Attesero il segnale, immobili come cani che avessero fiutato la preda, quindi rilasciarono le corde, tese fino quasi a spezzarsi. Le dieci frecce raggiunsero i bersagli con precisione, sebbene i nemici si trovassero a una sessantina di passi. Vide molti dei germani cadere trafitti da tergo e gli altri chiaramente disorientati dall’attacco improvviso. Non diede loro il tempo di organizzarsi e, mentre i suoi arcieri si preparavano a un nuovo lancio, esortò gli assalitori all’attacco. Molti dei nemici non fecero quasi nemmeno in tempo a impugnare la spada.

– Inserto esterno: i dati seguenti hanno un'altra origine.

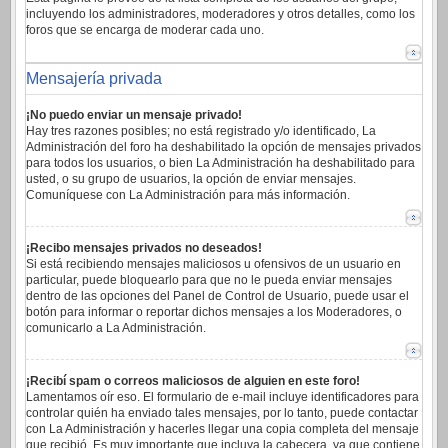
incluyendo los administradores, moderadores y otros detalles, como los
foros que se encarga de moderar cada uno.
Mensajería privada
¡No puedo enviar un mensaje privado!
Hay tres razones posibles; no está registrado y/o identificado, La
Administración del foro ha deshabilitado la opción de mensajes privados
para todos los usuarios, o bien La Administración ha deshabilitado para
usted, o su grupo de usuarios, la opción de enviar mensajes.
Comuníquese con La Administración para más información.
¡Recibo mensajes privados no deseados!
Si está recibiendo mensajes maliciosos u ofensivos de un usuario en
particular, puede bloquearlo para que no le pueda enviar mensajes
dentro de las opciones del Panel de Control de Usuario, puede usar el
botón para informar o reportar dichos mensajes a los Moderadores, o
comunicarlo a La Administración.
¡Recibí spam o correos maliciosos de alguien en este foro!
Lamentamos oír eso. El formulario de e-mail incluye identificadores para
controlar quién ha enviado tales mensajes, por lo tanto, puede contactar
con La Administración y hacerles llegar una copia completa del mensaje
que recibió. Es muy importante que incluya la cabecera, ya que contiene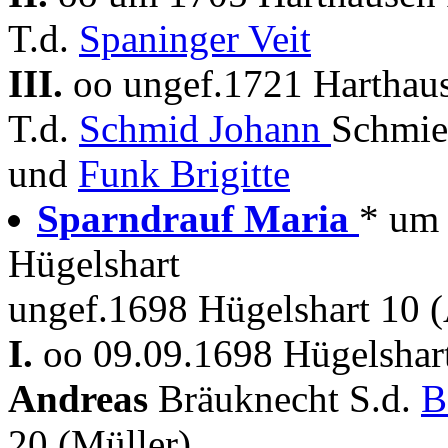
T.d.
Spaninger Veit
III.
oo ungef.1721 Harthaus
T.d.
Schmid Johann
Schmie
und
Funk Brigitte
Sparndrauf Maria
* um
Hügelshart
ungef.1698 Hügelshart 10 (A
I.
oo 09.09.1698 Hügelshar
Andreas
Bräuknecht S.d.
B
20 (Müller)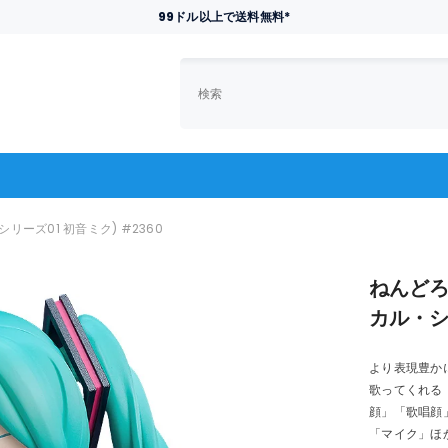
99ドル以上で送料無料*
リーズ01 初音ミク) #2360
ねんどろ
カル・シリ
より表現豊か
歌ってくれる
顔」「歌唱顔
「マイク」ほ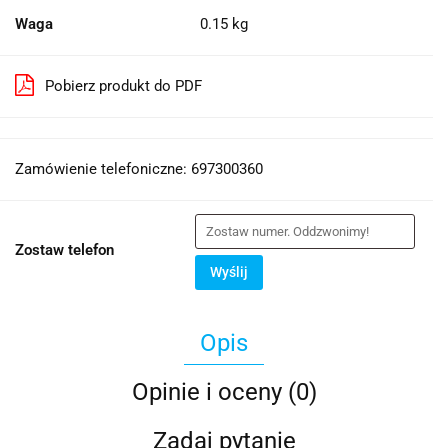
Waga
0.15 kg
Pobierz produkt do PDF
Zamówienie telefoniczne: 697300360
Zostaw telefon
Wyślij
Opis
Opinie i oceny (0)
Zadaj pytanie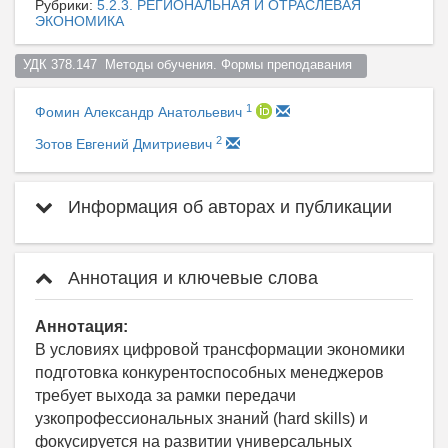
Рубрики:
5.2.3. РЕГИОНАЛЬНАЯ И ОТРАСЛЕВАЯ
ЭКОНОМИКА
УДК 378.147  Методы обучения. Формы преподавания  
1
Фомин Александр Анатольевич
2
Зотов Евгений Дмитриевич
Информация об авторах и публикации
Аннотация и ключевые слова
Аннотация:
В условиях цифровой трансформации экономики
подготовка конкурентоспособных менеджеров
требует выхода за рамки передачи
узкопрофессиональных знаний (hard skills) и
фокусируется на развитии универсальных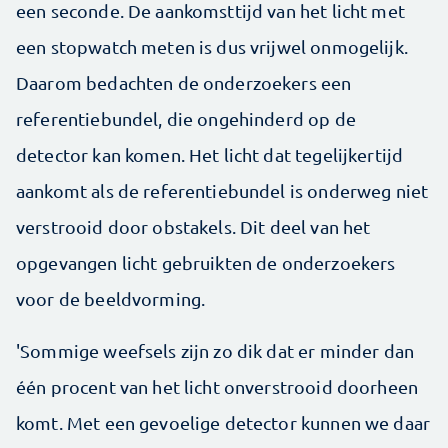
een seconde. De aankomsttijd van het licht met
een stopwatch meten is dus vrijwel onmogelijk.
Daarom bedachten de onderzoekers een
referentiebundel, die ongehinderd op de
detector kan komen. Het licht dat tegelijkertijd
aankomt als de referentiebundel is onderweg niet
verstrooid door obstakels. Dit deel van het
opgevangen licht gebruikten de onderzoekers
voor de beeldvorming.
'Sommige weefsels zijn zo dik dat er minder dan
één procent van het licht onverstrooid doorheen
komt. Met een gevoelige detector kunnen we daar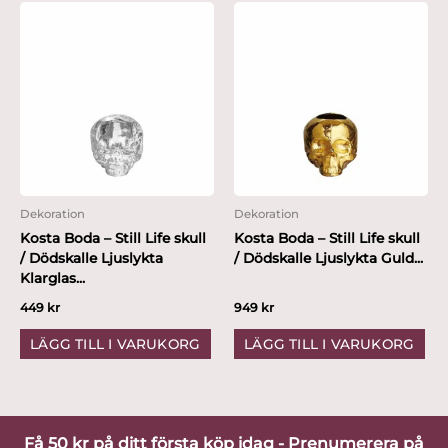
Dekoration
Dekoration
Kosta Boda – Still Life skull
Kosta Boda – Still Life skull
/ Dödskalle Ljuslykta
/ Dödskalle Ljuslykta Guld...
Klarglas...
449
kr
949
kr
LÄGG TILL I VARUKORG
LÄGG TILL I VARUKORG
Få 50 kr på ditt första köp idag - Prenumerera på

Qualche istante più tardi si affacciavano vittoriosi sul bordo del precipizio. I legionari imprigionati nella valle li riconobbero, prorompendo in un liberatorio urlo di gioia e trionfo. Il giovane e ardito comandante avevo perso solamente due uomini, e altrettanti erano rimasti feriti in maniera lieve.

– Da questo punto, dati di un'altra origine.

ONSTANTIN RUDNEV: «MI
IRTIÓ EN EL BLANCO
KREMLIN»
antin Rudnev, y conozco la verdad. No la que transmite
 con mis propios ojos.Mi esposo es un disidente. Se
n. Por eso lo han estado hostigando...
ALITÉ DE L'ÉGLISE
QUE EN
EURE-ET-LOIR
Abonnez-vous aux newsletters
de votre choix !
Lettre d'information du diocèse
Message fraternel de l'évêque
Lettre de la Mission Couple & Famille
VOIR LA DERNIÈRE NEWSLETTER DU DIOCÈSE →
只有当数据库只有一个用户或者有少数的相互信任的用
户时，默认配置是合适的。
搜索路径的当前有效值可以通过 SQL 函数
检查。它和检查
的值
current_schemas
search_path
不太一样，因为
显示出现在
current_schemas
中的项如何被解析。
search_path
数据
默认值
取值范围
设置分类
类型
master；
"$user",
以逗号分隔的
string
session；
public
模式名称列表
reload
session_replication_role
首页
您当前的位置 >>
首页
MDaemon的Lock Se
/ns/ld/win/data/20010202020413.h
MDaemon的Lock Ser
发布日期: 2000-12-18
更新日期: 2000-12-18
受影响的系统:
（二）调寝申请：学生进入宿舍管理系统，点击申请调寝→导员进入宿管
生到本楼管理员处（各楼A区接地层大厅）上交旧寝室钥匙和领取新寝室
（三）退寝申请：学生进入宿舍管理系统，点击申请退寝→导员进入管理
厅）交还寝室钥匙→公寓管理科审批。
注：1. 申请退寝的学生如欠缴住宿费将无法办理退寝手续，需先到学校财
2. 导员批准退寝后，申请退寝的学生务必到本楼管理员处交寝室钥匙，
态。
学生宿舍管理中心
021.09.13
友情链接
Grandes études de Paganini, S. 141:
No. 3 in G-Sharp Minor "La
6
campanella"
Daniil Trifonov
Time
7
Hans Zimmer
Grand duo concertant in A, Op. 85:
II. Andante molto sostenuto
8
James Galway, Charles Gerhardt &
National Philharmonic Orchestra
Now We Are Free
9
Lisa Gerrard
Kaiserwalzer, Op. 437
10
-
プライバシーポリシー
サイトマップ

Scescero dalla vetta mentre il sole calava. Marzio venne loro incontro. A Giunio i suoi modi erano ormai ben noti: accadeva di rado che si lasciasse andare a frasi adulatorie o a celebrare i successi dei suoi uomini. Un suo sguardo era sufficiente a infondere esaltazione o, per converso, l’onta della punizione.

«Grazie, centurione Giunio!» furono le sole parole che disse. «A te e ai tuoi uomini.» Tanto bastava.

La notte fu trascorsa in un campo improvvisato, poco distante dalla gola dell’imboscata. Il giorno seguente, alle prime luci, la carovana riprese il cammino verso la cittadella militare. Marzio volle che il centurione lo raggiungesse alla testa della colonna; dopo la morte di Cestio, il comando era ormai di sua esclusiva pertinenza. Nell’animo di tutti albergava la certezza che sarebbe presto arrivata da Roma la sua nomina a legato dell’impero.

Roma imperiale. Anno 821 dalla Fondazione.

[68 d.C. (N.D.T.)]

Trascorsi alcuni mesi, Clelia aveva visto perlomeno appannarsi gli entusiasmi dei primi tempi. Le giornate delle aspiranti erano piatte e monotone. Concluse le abluzioni obbligatorie e l’istruzione mattutina, cominciavano le ormai abituali operazioni sacre, sempre uguali, ripetitive, scandite dalla disciplina di ferro e dagli aspri rimbrotti dell’inflessibile Cornelia cui erano affidate. In pratica le giovani avevano tutti gli obblighi di una vera sacerdotessa, non ricevendo in cambio alcuno dei molti privilegi a esse riservati.